======== ESTRATTO ========

“Amarsi un po’ è come bere, più facile è respirare” canta Lucio Battisti, e forse dobbiamo dargli ragione, perché fra le complicazioni della vita c’è anche quella di avere a che fare con un altro essere umano, diverso da noi, con ritmi differenti, ma soprattutto con ambizioni, difetti e pregi dissimili dai nostri.
Chiara Gamberale, che di “amori&persone” ne sa qualcosa, ha sempre cercato di dirci che è tutto tanto facile da diventare difficile, e non perché siamo noi a complicare le cose, a volte è davvero impossibile seguire la retta via, quella tanto cara a Dante ma molto sconosciuta al resto dell’umanità; con i suoi romanzi Chiara, da ormai dieci anni, prova a delineare il fitto mosaico di moltitudini umane che sono al centro della sua scrittura e del nostro mondo – inevitabilmente, infatti, ci siamo dentro anche noi.

========

→ CONSEGNA DELL'ESERCIZIO
Continua il brano sull'amore nei romanzi di Chiara Gamberale, riprendendo subito dopo la sua ultima frase.

======== DATI FORNITI ========

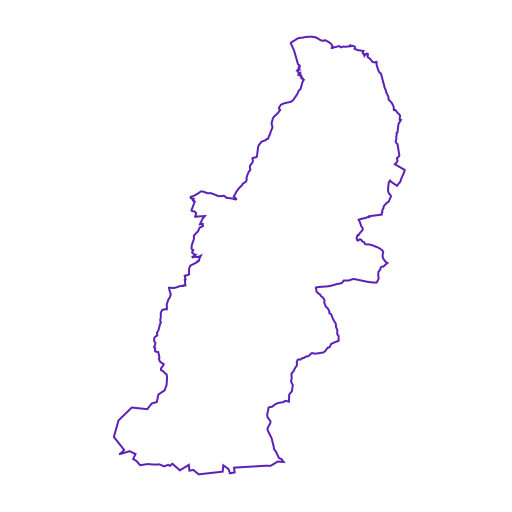 the district of Livezile, Alba, Romania, rotated 266°
{"feature_id": "2599482B33376796576250", "entity_name": "Livezile", "entity_type": "district", "adm_level": 2, "iso_a3": "ROU", "parent_name": "Romania", "parent_adm1": "Alba", "projection": "orthographic", "projection_center": [23.576, 46.381], "detail": "fine", "context": "isolated", "style": "outline", "palette": "violet", "viewbox_px": 512, "rotation_deg": 266, "n_neighbors": 0, "source": "geoboundaries", "source_scale": "gbopen_adm2", "svg_char_len": 6109}
<svg xmlns="http://www.w3.org/2000/svg" viewBox="0 0 512 512"><g transform="rotate(266 256 256)"><path d="M465.9,305.5L458.3,308.3L444.3,311.3L442.9,312.9L442.4,313.0L442.0,312.9L441.3,311.8L440.6,312.4L439.0,310.9L439.2,311.9L438.9,312.2L438.8,310.7L437.4,310.4L437.3,310.8L435.0,311.3L435.3,312.0L434.4,311.5L434.5,312.1L433.8,311.6L433.9,312.7L433.3,312.4L432.1,313.2L432.3,313.6L430.6,313.6L430.6,314.0L431.0,314.2L430.4,314.4L430.2,314.1L429.7,314.4L429.7,315.0L428.8,315.0L428.4,315.9L425.6,314.2L420.2,312.4L418.9,311.4L418.1,310.3L414.4,308.3L409.0,304.0L408.0,302.7L407.3,301.1L406.5,295.5L405.7,292.7L405.1,291.4L402.5,289.3L401.8,289.2L400.8,289.8L400.2,289.7L399.9,290.2L397.5,288.2L395.0,285.4L394.8,284.8L392.3,282.5L387.3,280.8L383.1,281.4L378.7,279.2L376.1,278.3L375.1,277.4L372.1,276.3L371.9,274.7L370.9,273.7L369.7,269.6L366.3,266.4L364.5,265.7L355.3,263.9L354.5,263.0L354.2,260.6L353.8,259.3L351.4,259.6L349.3,258.9L347.0,256.7L345.6,256.1L342.5,256.4L340.8,254.9L337.8,253.2L334.4,251.9L333.2,252.1L331.5,251.6L330.7,250.9L328.9,247.7L327.6,247.0L324.8,243.7L321.6,241.0L316.8,238.0L314.7,240.1L314.0,240.2L313.8,239.7L314.9,236.6L316.3,230.1L317.4,229.5L318.4,228.1L318.1,226.0L318.4,222.4L319.2,221.1L321.9,215.2L321.9,212.4L322.8,210.1L323.3,209.3L324.2,206.6L324.2,205.4L322.3,202.4L322.0,201.5L320.1,197.8L319.6,195.1L319.1,194.8L318.3,195.1L317.7,195.9L317.3,197.7L316.4,196.9L315.8,196.9L315.3,197.4L315.2,198.2L314.5,198.7L306.1,194.8L305.2,195.5L304.9,197.3L304.0,198.5L303.3,199.1L302.3,199.2L299.6,198.0L299.2,198.3L299.5,200.7L299.4,207.7L296.9,205.3L291.6,202.3L291.8,205.1L289.5,205.1L288.2,201.7L284.7,199.9L280.8,195.5L277.4,195.3L271.4,192.7L267.7,192.2L266.7,193.0L266.3,193.8L264.5,192.6L263.7,192.6L261.8,194.8L261.4,195.8L259.5,192.5L259.0,192.8L259.6,194.4L259.2,196.1L259.1,197.6L259.4,199.3L260.1,200.9L258.6,200.1L257.5,199.3L255.7,199.0L255.2,198.0L254.7,198.1L254.5,196.8L253.8,196.5L250.9,189.7L248.4,188.5L244.1,187.9L242.4,188.1L241.8,186.7L241.3,183.5L237.4,184.1L237.3,183.3L231.6,183.5L231.8,181.6L231.2,181.5L231.3,178.4L229.9,172.8L229.9,171.0L230.4,167.0L227.2,167.4L223.7,168.3L220.9,167.2L218.4,165.4L214.0,163.6L209.8,163.5L209.0,163.2L209.5,162.5L209.0,160.9L209.1,159.8L208.8,158.7L205.9,157.0L201.7,156.8L199.2,156.1L197.5,156.0L196.5,156.5L194.7,155.5L189.2,153.7L186.1,151.8L183.6,152.0L182.7,150.1L181.6,149.0L180.5,148.6L178.2,148.5L176.1,149.6L173.9,149.0L172.7,148.0L171.8,148.1L171.2,149.0L168.3,148.6L167.6,149.2L167.0,151.8L161.3,152.6L160.4,152.0L157.7,152.6L156.8,153.4L154.5,156.4L153.2,155.7L150.7,153.5L149.0,153.2L147.1,155.8L145.4,157.0L144.0,158.6L140.8,158.8L133.6,157.8L128.3,155.4L124.7,149.0L117.2,146.8L116.2,141.8L110.8,136.8L113.5,121.5L101.6,107.4L85.4,101.6L71.8,110.9L69.7,108.9L67.7,105.7L70.1,116.4L66.8,122.0L62.1,119.3L59.9,122.4L55.4,125.8L56.0,133.2L54.9,141.1L54.9,145.0L52.6,149.7L53.8,154.0L52.6,155.4L54.6,158.1L47.5,165.1L52.3,174.4L46.5,174.6L46.9,178.6L42.2,183.6L43.2,207.7L49.5,208.8L45.4,213.7L41.0,214.9L41.6,219.6L46.4,219.3L46.1,250.7L45.7,256.1L49.4,263.2L48.6,269.2L51.8,267.0L52.3,265.7L52.9,264.8L59.6,262.2L61.9,260.6L65.1,260.3L73.3,258.8L80.7,255.7L82.7,255.3L85.4,256.7L88.2,258.6L90.2,258.9L94.5,256.2L97.4,256.1L101.6,257.5L103.5,257.7L104.2,258.5L104.5,261.5L106.7,264.8L107.9,267.9L108.3,273.3L109.3,274.6L109.5,275.3L108.4,278.7L115.3,279.4L118.7,282.4L124.6,283.7L128.4,282.2L131.2,283.0L136.2,283.2L138.2,285.2L142.0,287.5L143.4,288.8L144.2,289.2L147.5,289.3L149.5,290.3L149.9,291.1L149.5,293.0L151.0,295.4L150.8,296.3L152.1,298.6L152.4,301.0L152.7,301.7L155.1,304.5L155.2,305.7L154.6,307.0L154.5,308.3L154.6,311.8L154.9,313.1L154.8,314.2L155.1,316.6L156.2,318.3L159.6,321.2L159.6,322.1L160.0,323.2L162.9,324.7L164.4,328.4L165.6,332.5L170.6,332.8L172.2,331.6L176.8,331.9L179.4,330.9L182.8,330.9L187.5,328.5L192.4,327.0L193.0,326.6L193.8,325.2L195.7,325.3L198.5,324.1L200.6,322.1L204.8,320.8L207.1,321.3L208.6,320.6L210.1,319.7L211.4,318.1L213.5,316.9L213.7,316.3L216.1,313.9L220.4,313.6L220.7,316.3L220.7,324.6L220.9,327.8L222.3,334.5L222.6,337.5L223.2,340.0L225.4,341.8L225.1,346.8L226.3,351.6L225.1,356.3L222.6,364.9L221.3,371.3L221.1,374.5L224.3,376.5L225.5,376.8L228.1,376.6L231.6,377.0L233.7,378.8L235.4,379.5L236.4,380.3L236.7,381.4L236.6,382.5L238.4,384.5L239.8,386.6L241.5,384.5L244.7,382.7L245.9,382.3L248.5,382.4L250.9,383.2L252.7,382.5L254.7,380.2L256.2,377.9L256.9,376.2L258.3,373.5L259.7,369.5L259.9,366.8L260.3,365.6L262.2,364.8L263.3,362.9L264.9,362.1L265.4,360.7L264.2,358.8L264.9,358.0L267.0,357.6L269.7,358.8L269.5,359.7L271.2,360.8L274.8,364.4L276.5,364.2L278.3,363.1L283.0,361.9L284.9,360.9L285.4,362.1L286.4,368.3L286.8,368.9L287.0,371.8L287.8,371.7L288.5,384.3L290.3,384.5L290.9,385.1L292.7,385.1L294.9,386.5L296.6,386.8L299.9,390.1L300.7,391.9L305.9,394.8L307.3,394.5L309.2,392.9L311.3,392.3L315.1,392.6L320.0,393.6L321.9,395.0L320.6,396.0L316.2,401.6L318.1,403.2L319.4,404.6L320.5,405.3L323.0,406.3L328.4,409.2L331.4,410.4L337.9,400.9L340.2,403.4L341.3,403.9L343.6,403.3L345.7,405.8L346.6,406.0L357.6,405.0L359.5,403.5L360.3,403.3L363.1,404.2L365.3,404.2L367.1,404.8L368.7,404.8L369.6,405.8L377.6,407.3L381.6,410.0L382.0,408.8L386.0,409.5L387.3,408.8L389.2,406.9L391.7,405.4L392.2,404.6L391.8,404.4L391.9,403.7L393.9,403.8L396.0,403.5L399.1,402.2L401.5,400.4L402.5,399.3L405.9,399.1L410.6,397.2L412.5,397.0L413.9,396.3L429.2,393.4L430.0,392.4L431.5,391.4L435.4,390.3L438.6,389.6L441.2,389.8L441.2,389.2L440.8,388.4L441.3,386.0L442.6,384.9L443.9,384.3L446.8,381.2L447.5,381.2L449.4,381.8L450.0,381.5L450.2,380.5L449.3,379.5L449.6,378.9L448.2,378.0L450.6,377.3L451.1,376.6L453.0,377.5L454.2,372.2L455.7,368.8L457.7,369.3L458.8,367.8L459.0,366.3L458.6,365.3L459.6,364.7L458.6,363.7L458.5,359.5L458.8,357.6L458.2,355.4L459.6,353.6L458.8,349.5L458.8,348.2L458.1,347.1L458.1,346.3L458.3,346.0L459.8,346.9L460.5,346.7L462.5,345.6L464.2,343.7L466.5,339.9L465.9,338.3L466.7,335.6L469.1,332.3L469.4,331.4L470.2,330.6L470.1,330.0L470.9,326.8L471.0,323.7L471.0,320.9L470.5,316.9L470.4,313.4L466.6,306.1L465.9,305.5Z" fill="none" stroke="#5b21b6" stroke-width="2"/></g></svg>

========

→ RISPOSTA SCRITTA
C’è voglia di capire, c’è urgenza di azzerare e ricominciare, abbiamo bisogno di analizzarci ancora e con nuovi strumenti, ma per farlo dobbiamo ripartire da dove tutto è iniziato: ecco perché torna in libreria, con una nuova e ricca postfazione di Walter Siti, La zona cieca (Feltrinelli), una storia di amore ma soprattutto di disamore e di ricerca – appunto – che vede protagonisti Lidia e Lorenzo.
Lei conduttrice radiofonica del programma “Sentimentalisti Anonimi”, insicura patologica, ossessionata dalla mania del controllo; lui scrittore narcisista, traditore seriale (ma non per cattiveria, è solo disagio), sfuggente e incontrollabile, vive facendo male agli altri e a se stesso. Il loro amore “sbagliato” è quello “giusto”: i tasselli combaciano, fanno parte dello stesso puzzle, eppure non riescono a completare il disegno.
Manca qualcosa, manca la fiducia per esempio, manca la consapevolezza di sé, manca, forse, la percezione dell’altro come essere umano. Una storia che procede a scatti, tra i singhiozzi di Lidia e le sfuriate di Lorenzo, tra l’amore fatto a letto, insieme, e le lunghe fughe di lui – che scappa da lei, dalla loro casa-non casa, da quell’amore unico e claustrofobico, per poi tornare e ricominciare, riprovare ad essere quel che non è con la consapevolezza che il suo posto è lì, vicino a lei ma non troppo.
Di questa storia, di questo romanzo, dei suoi protagonisti – e quindi dell’amore, della zona cieca, della vita – abbiamo provato a parlarne con Chiara Gamberale.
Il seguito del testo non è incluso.